◆ Document passage:
============

United States Repservative from Hawaii Kaiali’i Kahele announced he is running for the state governor.
Kahele gained national attention earlier this year after news surfaced that he had cast 120 votes by proxy during 2022 — attending Congressional session only in January before remaining in his home state.
“I haven’t missed a single vote this entire year,” Kahele told reporters in April. “Not a single one.”
On May 7, Kahele officially announced his gubernatorial campaign during a Boys and Girls Club event on the island of Hilo.
“Today, out-of-state money is corrupting our politics, polluting our state and putting our future at risk. I have a plan to stop the corruption and get the dirty money out of our state government,” he said, per The Hill. “I’m running for governor to send a message that Hawaii is not for sale.”
The first-year congressman wrote a letter in April saying he has voted by proxy because of the COVID-19 pandemic. While other representatives have used the by proxy voting option, Kahele had exercised by proxy voting more than any of his colleagues.

============

◆ What to work on:
1: From the news item on Kahele's run for governor, copy the text from "United States Repservative" up to and including "his home state.".
2: In the news item on Kahele's run for governor, how many votes did Kahele cast by proxy during 2022?
3: Continue the news item on Kahele's run for governor from its last sentence.

◆ Dataset entries:
============

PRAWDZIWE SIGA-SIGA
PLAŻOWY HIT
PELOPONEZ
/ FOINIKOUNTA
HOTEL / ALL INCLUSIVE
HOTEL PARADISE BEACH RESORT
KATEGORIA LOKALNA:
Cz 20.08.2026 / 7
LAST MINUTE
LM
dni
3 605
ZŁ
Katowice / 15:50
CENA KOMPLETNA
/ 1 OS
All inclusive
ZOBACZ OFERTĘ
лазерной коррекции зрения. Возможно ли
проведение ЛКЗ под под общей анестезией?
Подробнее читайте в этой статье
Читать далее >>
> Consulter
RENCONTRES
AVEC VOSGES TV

============

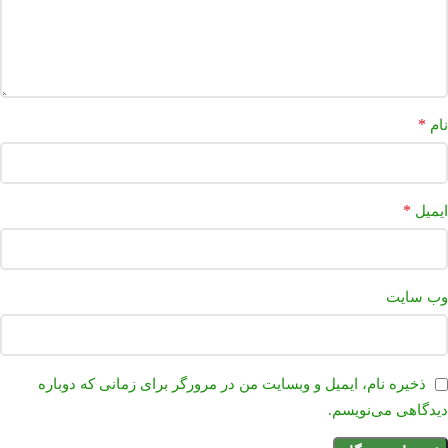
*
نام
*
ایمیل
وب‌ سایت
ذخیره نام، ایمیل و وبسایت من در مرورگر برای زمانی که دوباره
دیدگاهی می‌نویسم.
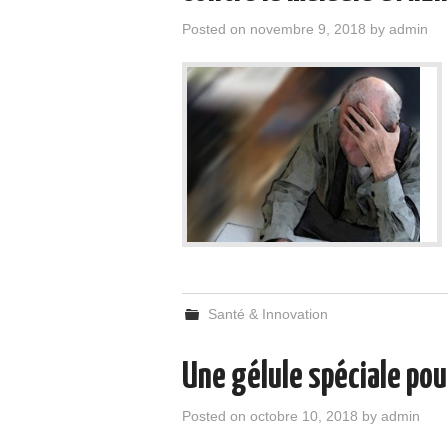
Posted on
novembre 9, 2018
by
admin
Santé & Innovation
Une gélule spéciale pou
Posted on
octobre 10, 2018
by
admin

============

◆ Results of the exercise:
1:
United States Repservative from Hawaii Kaiali’i Kahele announced he is running for the state governor.
Kahele gained national attention earlier this year after news surfaced that he had cast 120 votes by proxy during 2022 — attending Congressional session only in January before remaining in his home state.

2: 120 votes.

3:
According to the Honolulu Civil Beat, the 48-year-old has appeared in person at the Capitol five times this year.
Kahele also did not attend President Joe Biden’s State of the Union address or an Armed Forces Committee meeting, per the Gazette.
Tulsi Gabbard, who Kahele succeded as Hawaii’s representative after she resigned to campaign for the presidency, reportedly missed 125 of 146 votes between October and December of 2019.
Kahele still works part-time as an airline pilot with Hawaiian Airlines. His earnings have prompted speculations that he is in violation of House Ethics rules. Representatives are only permitted to earn $29,595 in addition to their congressional salaries.
“According to his 2020 financial disclosure report, Kahele made nearly $120,000 from Hawaiian Airlines,” reports The New York Post. Kahele has denied these allegations, saying he only flies to maintain his flight certification.
“We need a decisive, action-oriented leader who won’t be swayed from serving our working people and families by special interests that contribute thousands of dollars to advance campaigns and political careers,” Kahele said in a statement on his campaign website.
Kahele joins several other Hawaiian officials seeking to take over when interim Governor David Ige’s limited term comes to an end. Lieutenant Governor Josh Green announced he was seeking office in February. The two Democrats join Former First Lady Vicky Cayetano and Former Honolulu Mayor Kirk Caldwell.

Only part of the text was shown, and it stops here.